— EXERCISE REQUIREMENTS —
Transcribe each entry so that it matches the original exactly.

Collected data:
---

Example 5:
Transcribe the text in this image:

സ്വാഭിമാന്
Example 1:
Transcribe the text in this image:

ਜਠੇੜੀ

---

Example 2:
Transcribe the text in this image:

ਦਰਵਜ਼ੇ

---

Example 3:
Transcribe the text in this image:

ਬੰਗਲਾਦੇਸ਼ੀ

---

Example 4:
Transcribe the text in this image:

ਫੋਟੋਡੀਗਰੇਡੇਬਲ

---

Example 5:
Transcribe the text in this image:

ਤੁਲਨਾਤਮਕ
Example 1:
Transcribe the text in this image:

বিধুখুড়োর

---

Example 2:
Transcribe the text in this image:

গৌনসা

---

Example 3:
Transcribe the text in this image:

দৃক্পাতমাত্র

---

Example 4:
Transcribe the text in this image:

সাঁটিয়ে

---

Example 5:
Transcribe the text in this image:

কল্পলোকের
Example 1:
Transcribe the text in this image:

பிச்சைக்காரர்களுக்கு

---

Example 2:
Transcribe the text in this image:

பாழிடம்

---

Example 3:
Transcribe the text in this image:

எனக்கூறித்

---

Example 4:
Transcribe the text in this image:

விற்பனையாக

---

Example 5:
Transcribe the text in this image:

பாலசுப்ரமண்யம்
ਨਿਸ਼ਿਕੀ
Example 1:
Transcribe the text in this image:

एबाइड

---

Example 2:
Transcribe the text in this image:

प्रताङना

— SOLVED PROBLEM —
---

Example 5:
Transcribe the text in this image:

സ്വാഭിമാന്
Example 1:
Transcribe the text in this image:

ਜਠੇੜੀ

---

Example 2:
Transcribe the text in this image:

ਦਰਵਜ਼ੇ

---

Example 3:
Transcribe the text in this image:

ਬੰਗਲਾਦੇਸ਼ੀ

---

Example 4:
Transcribe the text in this image:

ਫੋਟੋਡੀਗਰੇਡੇਬਲ

---

Example 5:
Transcribe the text in this image:

ਤੁਲਨਾਤਮਕ
Example 1:
Transcribe the text in this image:

বিধুখুড়োর

---

Example 2:
Transcribe the text in this image:

গৌনসা

---

Example 3:
Transcribe the text in this image:

দৃক্পাতমাত্র

---

Example 4:
Transcribe the text in this image:

সাঁটিয়ে

---

Example 5:
Transcribe the text in this image:

কল্পলোকের
Example 1:
Transcribe the text in this image:

பிச்சைக்காரர்களுக்கு

---

Example 2:
Transcribe the text in this image:

பாழிடம்

---

Example 3:
Transcribe the text in this image:

எனக்கூறித்

---

Example 4:
Transcribe the text in this image:

விற்பனையாக

---

Example 5:
Transcribe the text in this image:

பாலசுப்ரமண்யம்
ਨਿਸ਼ਿਕੀ
Example 1:
Transcribe the text in this image:

एबाइड

---

Example 2:
Transcribe the text in this image:

प्रताङना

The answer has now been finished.